Mais ce n’est pas tout d’aller à Epsom, il faut en revenir. Le retour d’Epsom est un autre genre de course ; ce sont alors les postillons et les cochers qui luttent entre eux au grand péril de ceux qu’ils conduisent. D’innombrables accidens arrivent dans le trajet ; ce ne sont que traits qui cassent, voitures qui versent, chevaux qui se blessent ; n’importe : rien n’arrête le tourbillon. En arrivant à Londres, on trouve la population presque tout entière qui s’est portée le long des avenues de la ville, pour voir le défilé, et qui accompagne les plus intrépides de ses cris et de ses applaudissemens. J’ai vu les Anglais gais ce jour-là. On se demande beaucoup en France quels sont les meilleurs moyens d’améliorer les races de chevaux, il est clair que ce sont les courses. Une journée comme celle d’Epsom, en se renouvelant tous les ans, répand singulièrement dans toutes les classes la passion des chevaux ; on en parle long-temps à l’avance, on s’en entretient encore long-temps après. C’est de l’agitation pour l’amélioration des races, un véritable meeting. Qui peut évaluer ce qui se dépense d’argent et d’efforts pour gagner le Derby ? Il y avait cette année cent cinquante-six poulains inscrits. Chacun de ces précieux animaux a été élevé avec un soin infini, et la plupart d’entre eux deviendront infailliblement de très beaux chevaux. En toutes choses, les grands résultats s’obtiennent en excitant l’intérêt particulier, en provoquant l’amour-propre. Un million dépensé annuellement en France pour prix de courses ferait plus pour le progrès de nos races que tous les haras du monde. L’exemple des courses anglaises ne permet pas d’en douter.

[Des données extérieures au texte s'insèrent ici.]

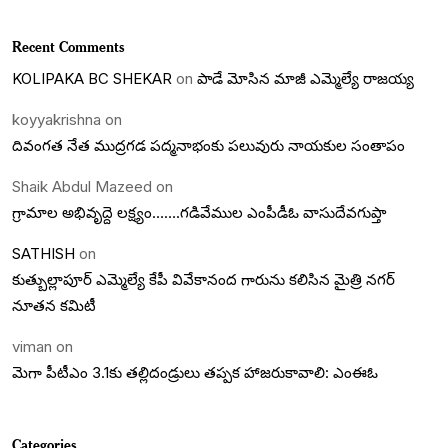
Recent Comments
KOLIPAKA BC SHEKAR
on
పాడే మోసిన మాజీ ఎమ్మెల్యే రాజయ్య
koyyakrishna
on
దివంగత నేత ముద్రగడ పద్మనాభంకు పలువురు నాయకుల సంతాపం
Shaik Abdul Mazeed
on
గ్రామాల అభివృద్దె లక్ష్యం…….గడివేముల ఎంపీడీఓ వాసుదేవగుప్తా
SATHISH
on
కుత్బుల్లాపూర్ ఎమ్మెల్యే కేపీ వివేకానంద గారును కలిసిన మైత్రి నగర్
నూతన కమిటీ
viman
on
మెగా పీటీఎం 3.1కు తల్లిదండ్రులు తప్పక హాజరుకావాలి: ఎంఈఓ
Categories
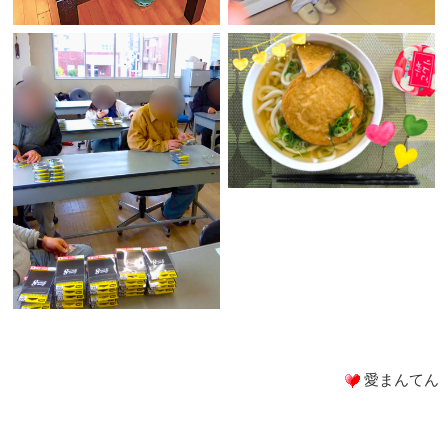
愛まんてん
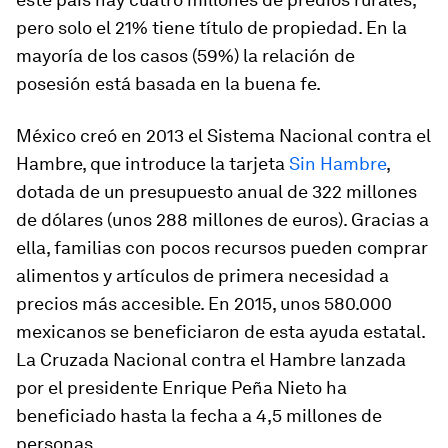
pero solo el 21% tiene título de propiedad. En la
mayoría de los casos (59%) la relación de
posesión está basada en la buena fe.
México creó en 2013 el Sistema Nacional contra el
Hambre, que introduce la tarjeta
Sin Hambre
,
dotada de un presupuesto anual de 322 millones
de dólares (unos 288 millones de euros). Gracias a
ella, familias con pocos recursos pueden comprar
alimentos y artículos de primera necesidad a
precios más accesible. En 2015, unos 580.000
mexicanos se beneficiaron de esta ayuda estatal.
La Cruzada Nacional contra el Hambre lanzada
por el presidente Enrique Peña Nieto ha
beneficiado hasta la fecha a 4,5 millones de
personas.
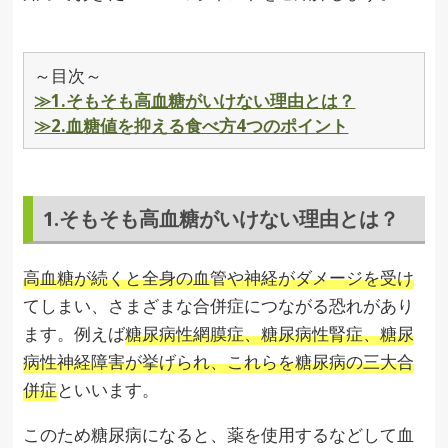
～目次～
≫1.そもそも高血糖がいけない理由とは？
≫2.血糖値を抑える食べ方4つのポイント
1.そもそも高血糖がいけない理由とは？
高血糖が続くと全身の血管や神経がダメージを受け
てしまい、さまざまな合併症につながる恐れがあり
ます。例えば
糖尿病性網膜症、糖尿病性腎症、糖尿
病性神経障害が挙げられ、これらを糖尿病の三大合
併症
といいます。
このため糖尿病になると、薬を使用するなどして血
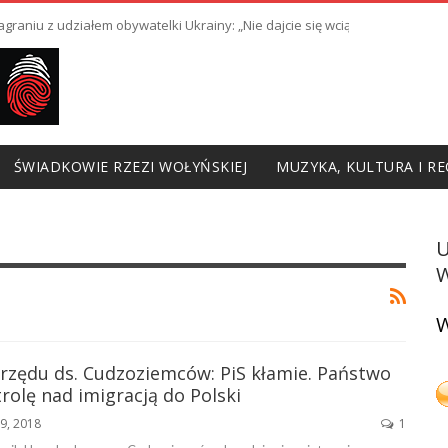
raniu z udziałem obywatelki Ukrainy: „Nie dajcie się wciągnąć w prowoka
ŚWIADKOWIE RZEZI WOŁYŃSKIEJ
MUZYKA, KULTURA I RE
W
W
rzędu ds. Cudzoziemców: PiS kłamie. Państwo
trolę nad imigracją do Polski
9, 2018
1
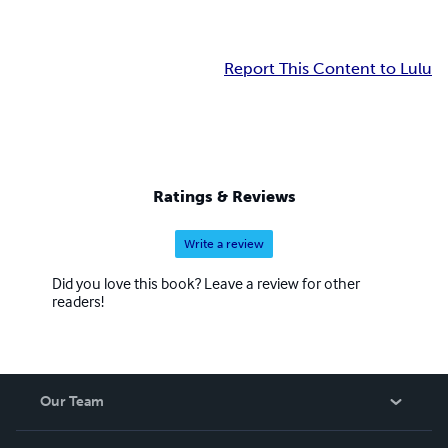
Report This Content to Lulu
Ratings & Reviews
Write a review
Did you love this book? Leave a review for other
readers!
Our Team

Deux jours après Epsom, j’arrivais à Douvres à sept heures du matin, après avoir vu en passant la cathédrale de Cantorbéry. Cette fois, je me gardai bien de prendre le bateau français, et, après deux heures et demie de traversée, j’arrivais à Calais. La matinée était magnifique ; j’avais retrouvé le soleil aux portes de France. La mer, unie comme une glace, ne ressemblait guère à ce que je l’avais vue un mois auparavant. Peu à peu, les côtes blanches et escarpées de l’Angleterre s’abaissèrent, mais sans disparaître, et les côtes basses de France sortirent des eaux. On apercevait très distinctement les deux rives à la fois. En les voyant si rapprochées et la mer si belle, en me rappelant l’aimable accueil que j’avais reçu, les sympathies que j’avais rencontrées, j’ai fait des vœux pour que beaucoup de Français aillent, chaque année, passer le mois de mai à Londres.


Léonce de Lavergne.
  1. Voyez le récit du lieutenant Eyre dans la Revue du 15 février dernier.